With the requirement to focus on security for all businesses, how can you sell your product within an environment and leave your customer feeling well, secure, with their choice? Andy Ellis of Akamai, and Andrew Kenney and Bryan House of Acquia shared about their strategies for Selling Security as a process – beginning with the design and testing of the products, to sales approaches to a variety of people within the organization to which you are selling, and the importance of developing a role as a thought leader in sharing information, fixes, update on security threats and analysis.
Security in the Cloud with Ron Zalkind of CloudLock, Jim O’Neill of Hubspot and Piyum Samaraweera of Sophos delved into security considerations within a cloud environment that differ from a non-cloud environment, including human dynamics, the speed at which transactions move, etc. As SaaS environments grow and infrastructure is being outsourced more frequently to larger providers who can theoretically manage security needs more successfully, threats are moving to the application level – BYOA provides the next cloud security challenge. Users love the freedom that is brought from the cloud, but now need to be a huge part of the security defenses.
In the midst of how to address today’s security challenges in the cloud, mobile and more, where is the industry headed in the future? What’s next? Speakers Greg Dracon of .406 Ventures, Kevin O’Brien of Conjur, Inc. and Sam Bisbee of Threatstack discussed the future of Innovating in Information Security. We’ve seen how getting security wrong can bring down organizations. What our panel finds is that security is now front and center in most organizations, about business enablement, and CISO/CSO decisions are drawing more attention. Big data is important, but small data can also be an integral part of maintaining an organization’s security.
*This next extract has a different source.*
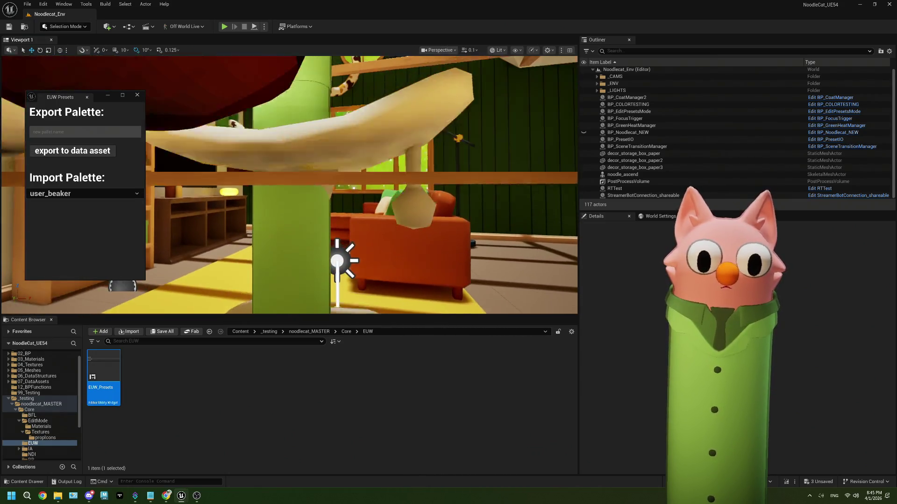
mouse_move(356, 206)
mouse_down()
mouse_move(355, 243)
mouse_move(356, 206)
mouse_up()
The conference closed with an energetic and insightful keynote by Bruce Schneier, security industry luminary and Chief Technology Officer at Co3 Systems, on the Future of Incident Response and a look at the economic and psychological forces within the security field and incident response (IR). Bruce sees three security trends in the pipeline: 1) less control to cloud and mobile, 2) more sophisticated hacks, and 3) more government involvement. Security is combination of 1) protection, 2) detection and 3) response. We need response because protection and detection aren’t perfect. By leveraging the OODA cycle of observe, orient, decide, and act, this session covered how to optimize response efforts, and crucial strategies to maintaining IT security in the coming decade.